I am running the following snippet using GraphX:
val g = Graph(
v.persist(StorageLevel.MEMORY_AND_DISK_SER),
e.persist(StorageLevel.MEMORY_AND_DISK_SER),
1,
StorageLevel.MEMORY_AND_DISK_SER,
StorageLevel.MEMORY_AND_DISK_SER)
val pageRankResult = g.pageRank(0.0001)
I am warned at runtime with:
[WARN - org.apache.spark.graphx.impl.ShippableVertexPartitionOps] - Diffing two VertexPartitions with different indexes is slow.
and
[WARN - org.apache.spark.graphx.impl.ShippableVertexPartitionOps] - Joining two VertexPartitions with different indexes is slow.
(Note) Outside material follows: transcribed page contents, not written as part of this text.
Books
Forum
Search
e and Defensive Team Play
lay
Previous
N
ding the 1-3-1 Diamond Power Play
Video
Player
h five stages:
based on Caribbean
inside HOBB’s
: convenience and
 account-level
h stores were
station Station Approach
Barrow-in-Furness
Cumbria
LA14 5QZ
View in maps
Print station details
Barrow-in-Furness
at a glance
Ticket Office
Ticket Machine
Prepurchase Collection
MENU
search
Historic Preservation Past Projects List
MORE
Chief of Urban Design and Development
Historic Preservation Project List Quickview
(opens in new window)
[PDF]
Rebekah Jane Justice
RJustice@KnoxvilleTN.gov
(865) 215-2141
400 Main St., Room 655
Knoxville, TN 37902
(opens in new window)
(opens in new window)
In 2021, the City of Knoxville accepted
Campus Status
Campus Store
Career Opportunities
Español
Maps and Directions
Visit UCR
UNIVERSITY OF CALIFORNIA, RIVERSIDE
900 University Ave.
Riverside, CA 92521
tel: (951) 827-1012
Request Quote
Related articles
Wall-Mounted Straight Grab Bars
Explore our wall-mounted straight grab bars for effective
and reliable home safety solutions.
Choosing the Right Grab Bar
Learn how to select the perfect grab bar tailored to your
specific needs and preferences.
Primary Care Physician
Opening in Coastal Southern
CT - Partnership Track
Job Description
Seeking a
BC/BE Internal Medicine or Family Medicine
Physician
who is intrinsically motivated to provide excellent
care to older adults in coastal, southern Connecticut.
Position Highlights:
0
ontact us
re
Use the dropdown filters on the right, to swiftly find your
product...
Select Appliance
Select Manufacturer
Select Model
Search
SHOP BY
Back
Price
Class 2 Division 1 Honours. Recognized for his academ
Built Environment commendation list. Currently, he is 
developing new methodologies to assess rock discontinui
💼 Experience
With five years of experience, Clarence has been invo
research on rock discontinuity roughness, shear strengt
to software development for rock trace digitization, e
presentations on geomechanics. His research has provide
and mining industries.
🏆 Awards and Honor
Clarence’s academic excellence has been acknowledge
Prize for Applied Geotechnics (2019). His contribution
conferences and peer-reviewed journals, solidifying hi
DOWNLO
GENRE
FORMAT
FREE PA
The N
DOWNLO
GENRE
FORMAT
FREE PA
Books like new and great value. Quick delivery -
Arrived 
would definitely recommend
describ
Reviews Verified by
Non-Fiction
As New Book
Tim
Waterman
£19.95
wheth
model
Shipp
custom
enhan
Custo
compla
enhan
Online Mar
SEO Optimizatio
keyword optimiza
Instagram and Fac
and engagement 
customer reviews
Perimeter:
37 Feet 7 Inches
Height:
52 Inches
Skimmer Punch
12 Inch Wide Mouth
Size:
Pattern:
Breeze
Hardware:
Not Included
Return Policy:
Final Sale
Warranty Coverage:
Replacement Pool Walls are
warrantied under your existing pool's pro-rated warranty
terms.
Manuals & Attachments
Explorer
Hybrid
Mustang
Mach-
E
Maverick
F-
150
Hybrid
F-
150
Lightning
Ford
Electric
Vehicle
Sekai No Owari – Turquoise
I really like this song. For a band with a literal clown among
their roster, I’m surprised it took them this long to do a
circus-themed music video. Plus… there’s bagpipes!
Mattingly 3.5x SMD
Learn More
I read the answer of the topic Get Joining two VertexPartitions with different indexes is slow in Spark and GraphX by unpersist graph, but in my case everything is persisted.
What am I doing wrong ?
You must not use a _SER
suffixed storage level in order to leverage the fast zip join of VertexPartitions
.
Switching from MEMORY_AND_DISK_SER
levels to MEMORY_AND_DISK
might make you gain in computation time (and you will not see warnings anymore) but the cached data will take more space.